France and the burqa



1/08/10: French draft bill to fine burqa-wearing women

I have been following the French politicking around headscarves and the wearing of religious symbols in schools, and the proposal to extend that ban into all government agencies. I find it interesting to think about where do the legislations of a secular state infringe on freedom of expression. How can a state rule what one chooses to wear or not wear on their body, especially in a country that ensures religious freedom in its constitution? Who defines the boundaries of decency? And how to define that within the separation of church and state? How can decency be defined outside of religious dictates on the body, modesty and sexuality? There is nothing inherently shameful about the body. Does the wearing of these items upset the balance of society or infringe on the free exercise other citizens' rights? Do they threaten the secular state or pose a security risk?

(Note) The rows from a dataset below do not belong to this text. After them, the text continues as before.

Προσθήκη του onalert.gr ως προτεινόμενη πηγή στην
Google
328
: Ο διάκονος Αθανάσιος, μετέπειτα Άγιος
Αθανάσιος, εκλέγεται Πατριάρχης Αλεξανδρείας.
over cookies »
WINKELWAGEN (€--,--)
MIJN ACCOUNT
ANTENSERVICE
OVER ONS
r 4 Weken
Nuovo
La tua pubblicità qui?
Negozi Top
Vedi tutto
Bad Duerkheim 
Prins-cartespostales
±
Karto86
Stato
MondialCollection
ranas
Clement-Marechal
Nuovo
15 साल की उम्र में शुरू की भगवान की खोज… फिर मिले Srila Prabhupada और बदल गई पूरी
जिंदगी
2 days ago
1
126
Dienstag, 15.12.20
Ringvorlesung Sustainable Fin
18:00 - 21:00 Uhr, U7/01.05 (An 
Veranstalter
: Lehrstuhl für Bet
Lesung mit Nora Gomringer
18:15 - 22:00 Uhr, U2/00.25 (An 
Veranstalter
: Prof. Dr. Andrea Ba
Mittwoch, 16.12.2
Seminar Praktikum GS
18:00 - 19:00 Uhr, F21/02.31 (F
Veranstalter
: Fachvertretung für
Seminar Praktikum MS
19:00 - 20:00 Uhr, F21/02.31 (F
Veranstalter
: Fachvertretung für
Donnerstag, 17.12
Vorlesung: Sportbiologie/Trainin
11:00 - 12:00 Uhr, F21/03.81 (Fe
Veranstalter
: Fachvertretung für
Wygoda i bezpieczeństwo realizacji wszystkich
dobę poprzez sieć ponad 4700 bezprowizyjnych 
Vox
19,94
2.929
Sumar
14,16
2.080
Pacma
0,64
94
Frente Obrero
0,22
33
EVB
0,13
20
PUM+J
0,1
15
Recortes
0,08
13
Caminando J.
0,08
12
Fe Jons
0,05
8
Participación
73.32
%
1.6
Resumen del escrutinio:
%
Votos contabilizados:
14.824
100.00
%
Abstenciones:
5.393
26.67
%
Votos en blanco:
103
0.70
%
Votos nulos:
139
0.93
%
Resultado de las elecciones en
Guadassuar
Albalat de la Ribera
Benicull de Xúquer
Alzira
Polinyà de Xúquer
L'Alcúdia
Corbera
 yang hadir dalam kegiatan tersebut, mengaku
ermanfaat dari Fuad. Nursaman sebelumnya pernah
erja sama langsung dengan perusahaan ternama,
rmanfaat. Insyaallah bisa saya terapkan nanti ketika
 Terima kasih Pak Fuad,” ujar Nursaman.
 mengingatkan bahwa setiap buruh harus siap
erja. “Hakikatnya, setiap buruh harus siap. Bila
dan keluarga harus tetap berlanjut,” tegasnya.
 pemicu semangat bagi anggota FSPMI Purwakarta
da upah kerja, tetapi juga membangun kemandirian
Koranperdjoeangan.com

Sarkozy says that the burqa represent the enslavement of women: “The issue of the burqa is not a religious issue. It is a question of freedom and of women’s dignity,” Mr. Sarkozy said. “The burqa is not a religious sign. It is a sign of the subjugation, of the submission, of women.”  But what about the women who choose to wear it and wear it with strength and pride? How can one determine which women chose to wear it and which women feel enslaved, as well as the many women who reside somewhere in between? If three women wearing headscarves walked into a government building in France, and one woman was Muslim, another undergoing chemotherapy, and other decided to wear a headscarf because she likes the look of it, would only the Muslim woman have to take hers off?


In any event, the NYT’s article, Burqa Furor Scrambles French Politics  (8/31/09)  is an interesting article in the France/burqa issue, especially when viewed along with these great articles from the BBC, which give the history of the niqab (which the French mean when they speak of “burqas”—the often blue full coverings often seen in Afganistan.) and hijabs.